A portabilidade – salvo as devidas exceções determinadas na lei, o titular dos dados tem o direito de transmitir os dados pessoais que lhe pertencem e que estão a ser tratados por um determinado responsável, a outro responsável de tratamento de dados.

A notificação da violação de dados pessoais – quer isto dizer que o responsável pelo tratamento de dados, na eventualidade de risco para os direitos, liberdades e garantias dos titulares dos dados, tem a obrigação de notificar a autoridade de controlo (em Portugal, a Comissão Nacional de Proteção de Dados Pessoais – CNPD), bem como notificar o titular dos dados sempre que da violação dos dados pessoais resulte um elevado risco para os direitos, liberdades e garantias das pessoas singulares, exceto se o responsável pelo tratamento de dados tiver aplicado medidas de proteção adequadas a eliminar ou enfraquecer substancialmente tal risco.

O direito de oposição – significa que o titular dos dados pode opor-se ao tratamento de dados por uma determinada entidade que, logo que seja notificada da tal oposição deve abster-se de tratá-los, exceto se esta apresentar razões legítimas e fortes que prevaleçam sobre os direitos, liberdades e garantias do titular (a defesa em processo judicial, por exemplo).
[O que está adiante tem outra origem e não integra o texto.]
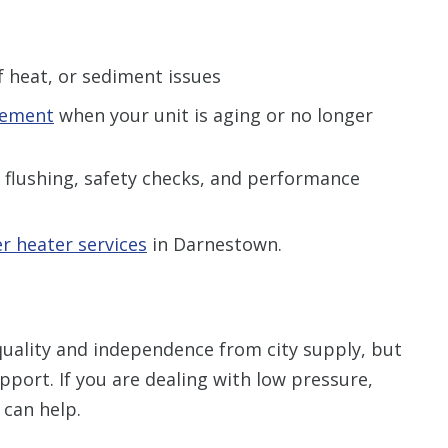
of heat, or sediment issues
cement
when your unit is aging or no longer
 flushing, safety checks, and performance
r heater services
in Darnestown.
quality and independence from city supply, but
pport. If you are dealing with low pressure,
 can help.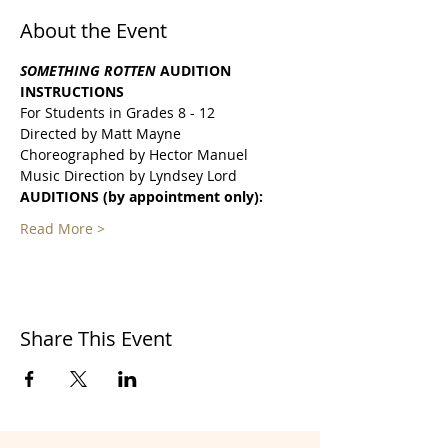
About the Event
SOMETHING ROTTEN 
AUDITION
INSTRUCTIONS
For Students in Grades 8 - 12
Directed by Matt Mayne
Choreographed by Hector Manuel
Music Direction by Lyndsey Lord
AUDITIONS (by appointment only):
Read More >
Share This Event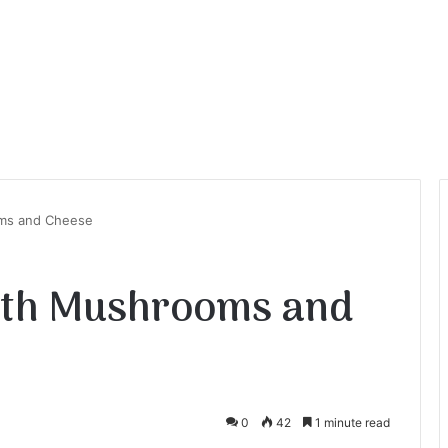
ms and Cheese
ith Mushrooms and
0
42
1 minute read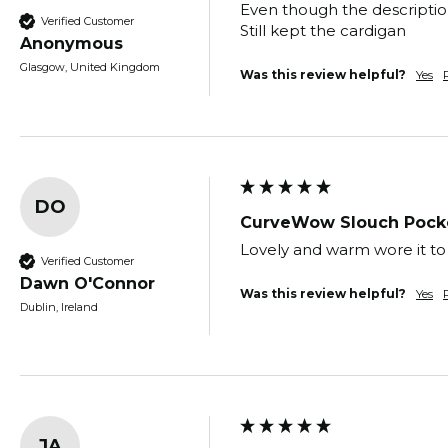
Even though the description
Verified Customer
Still kept the cardigan 
Anonymous
Glasgow, United Kingdom
Was this review helpful?
Yes
DO
CurveWow Slouch Pocke
Lovely and warm wore it to 
Verified Customer
Dawn O'Connor
Was this review helpful?
Yes
Dublin, Ireland
JA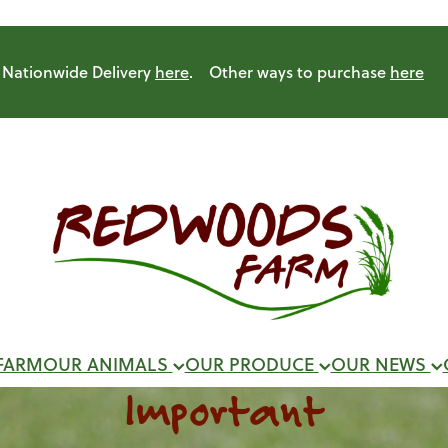
Nationwide Delivery
here
. Other ways to purchase
here
FARM
OUR ANIMALS
OUR PRODUCE
OUR NEWS
Important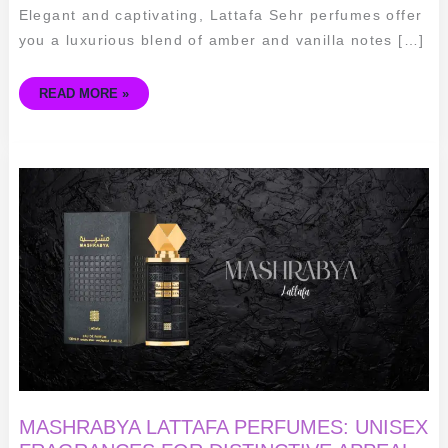
Elegant and captivating, Lattafa Sehr perfumes offer
you a luxurious blend of amber and vanilla notes […]
READ MORE »
MASHRABYA
LATTAFA
PERFUMES:
UNISEX
FRAGRANCES
FOR
DISTINCTIVE
APPEAL
MASHRABYA LATTAFA PERFUMES: UNISEX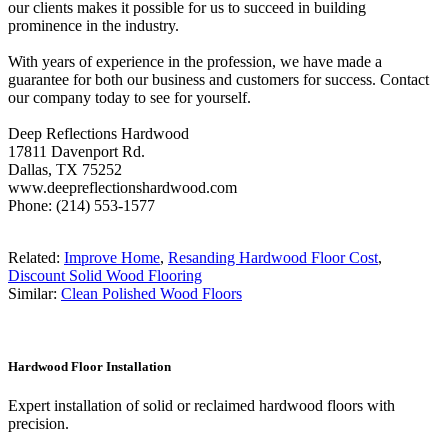
our clients makes it possible for us to succeed in building
prominence in the industry.
With years of experience in the profession, we have made a
guarantee for both our business and customers for success. Contact
our company today to see for yourself.
Deep Reflections Hardwood
17811 Davenport Rd.
Dallas, TX 75252
www.deepreflectionshardwood.com
Phone: (214) 553-1577
Related:
Improve Home
,
Resanding Hardwood Floor Cost
,
Discount Solid Wood Flooring
Similar:
Clean Polished Wood Floors
Hardwood Floor Installation
Expert installation of solid or reclaimed hardwood floors with
precision.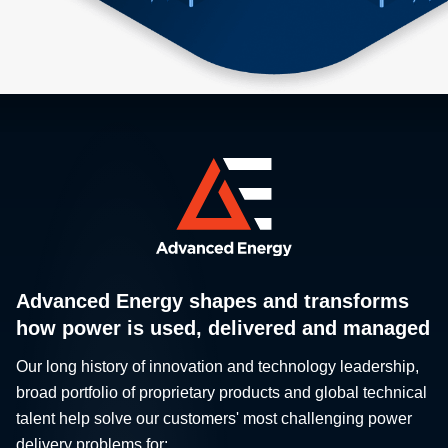
Advanced Energy shapes and transforms
how power is used, delivered and managed
Our long history of innovation and technology leadership,
broad portfolio of proprietary products and global technical
talent help solve our customers' most challenging power
delivery problems for: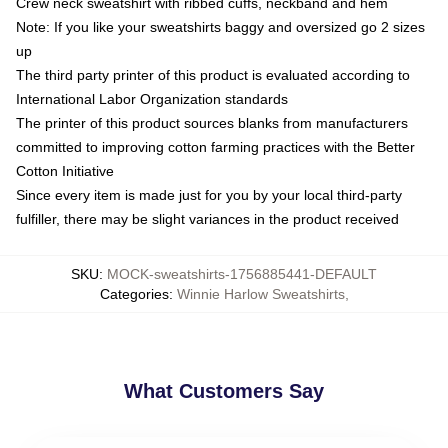
Crew neck sweatshirt with ribbed cuffs, neckband and hem
Note: If you like your sweatshirts baggy and oversized go 2 sizes
up
The third party printer of this product is evaluated according to
International Labor Organization standards
The printer of this product sources blanks from manufacturers
committed to improving cotton farming practices with the Better
Cotton Initiative
Since every item is made just for you by your local third-party
fulfiller, there may be slight variances in the product received
SKU
:
MOCK-sweatshirts-1756885441-DEFAULT
Categories
:
Winnie Harlow Sweatshirts
,
What Customers Say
Em Portugal foi publicada a Lei de execução do RGPD (Lei 58/2019, de 8 de Agosto), diploma envolto em polémica pois a CNPD já decidiu desaplicar algumas das suas disposições, por entender que as mesmas contrariam o Regulamento Geral. Recordamos, neste ponto, que, ao contrário das Diretivas, os Regulamentos não carecem de transposição e dispõem de efeito direto para os particulares e empresas.

É, pois, neste clima de relativa incerteza que nos devemos interrogar se estamos efetivamente protegidos. Edward Snowden já veio alertar que “o Regulamento é um bom passo para proteger a privacidade dos cidadãos, mas parte de um pressuposto errado. O problema não é a proteção de dados, mas a recolha de dados”. Uma visão avisada de quem sabe do que fala.